TASK ITEM:
Please find every line of the listing below where "pendant" occurs and copy it.

GIVEN INFORMATION:
※ ※ ※
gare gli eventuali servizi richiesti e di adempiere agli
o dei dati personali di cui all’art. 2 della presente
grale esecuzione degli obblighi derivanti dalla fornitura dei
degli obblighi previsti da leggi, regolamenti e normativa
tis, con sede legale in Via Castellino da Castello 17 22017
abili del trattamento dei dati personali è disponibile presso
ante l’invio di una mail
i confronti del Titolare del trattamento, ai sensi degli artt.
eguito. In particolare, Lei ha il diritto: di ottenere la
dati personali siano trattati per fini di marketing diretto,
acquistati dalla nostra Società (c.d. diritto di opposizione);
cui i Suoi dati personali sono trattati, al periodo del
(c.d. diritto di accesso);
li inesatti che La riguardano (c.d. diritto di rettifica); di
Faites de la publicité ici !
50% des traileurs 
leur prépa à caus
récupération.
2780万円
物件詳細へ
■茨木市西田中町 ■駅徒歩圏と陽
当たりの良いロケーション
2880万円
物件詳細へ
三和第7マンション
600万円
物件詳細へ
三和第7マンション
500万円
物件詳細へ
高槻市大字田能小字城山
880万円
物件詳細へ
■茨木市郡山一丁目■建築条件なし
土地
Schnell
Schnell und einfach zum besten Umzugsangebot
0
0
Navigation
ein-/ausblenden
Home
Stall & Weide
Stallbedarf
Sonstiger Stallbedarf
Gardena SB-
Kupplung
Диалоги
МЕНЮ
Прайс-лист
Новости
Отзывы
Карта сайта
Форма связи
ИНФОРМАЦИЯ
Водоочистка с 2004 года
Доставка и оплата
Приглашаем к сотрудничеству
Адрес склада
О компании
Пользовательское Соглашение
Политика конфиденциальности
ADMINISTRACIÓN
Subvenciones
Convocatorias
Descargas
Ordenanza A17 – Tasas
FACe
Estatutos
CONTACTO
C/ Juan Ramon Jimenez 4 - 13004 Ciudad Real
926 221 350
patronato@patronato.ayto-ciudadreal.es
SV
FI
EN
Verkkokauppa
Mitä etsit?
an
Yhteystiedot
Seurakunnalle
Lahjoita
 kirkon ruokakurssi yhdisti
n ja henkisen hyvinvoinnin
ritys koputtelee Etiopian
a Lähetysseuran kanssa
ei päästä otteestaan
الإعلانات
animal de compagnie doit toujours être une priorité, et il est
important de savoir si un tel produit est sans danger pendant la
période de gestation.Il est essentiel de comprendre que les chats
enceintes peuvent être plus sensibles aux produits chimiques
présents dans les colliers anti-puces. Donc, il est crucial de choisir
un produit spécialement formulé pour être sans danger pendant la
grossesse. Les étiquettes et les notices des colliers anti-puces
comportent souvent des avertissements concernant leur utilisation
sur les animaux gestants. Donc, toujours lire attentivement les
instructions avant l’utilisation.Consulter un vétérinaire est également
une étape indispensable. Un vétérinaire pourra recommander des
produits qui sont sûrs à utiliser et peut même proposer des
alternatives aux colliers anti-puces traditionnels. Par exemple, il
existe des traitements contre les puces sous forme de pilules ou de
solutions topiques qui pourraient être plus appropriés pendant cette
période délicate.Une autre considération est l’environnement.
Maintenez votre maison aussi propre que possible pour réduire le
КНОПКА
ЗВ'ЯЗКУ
※ ※ ※
EXERCISE ANSWER:
important de savoir si un tel produit est sans danger pendant la
un produit spécialement formulé pour être sans danger pendant la
solutions topiques qui pourraient être plus appropriés pendant cette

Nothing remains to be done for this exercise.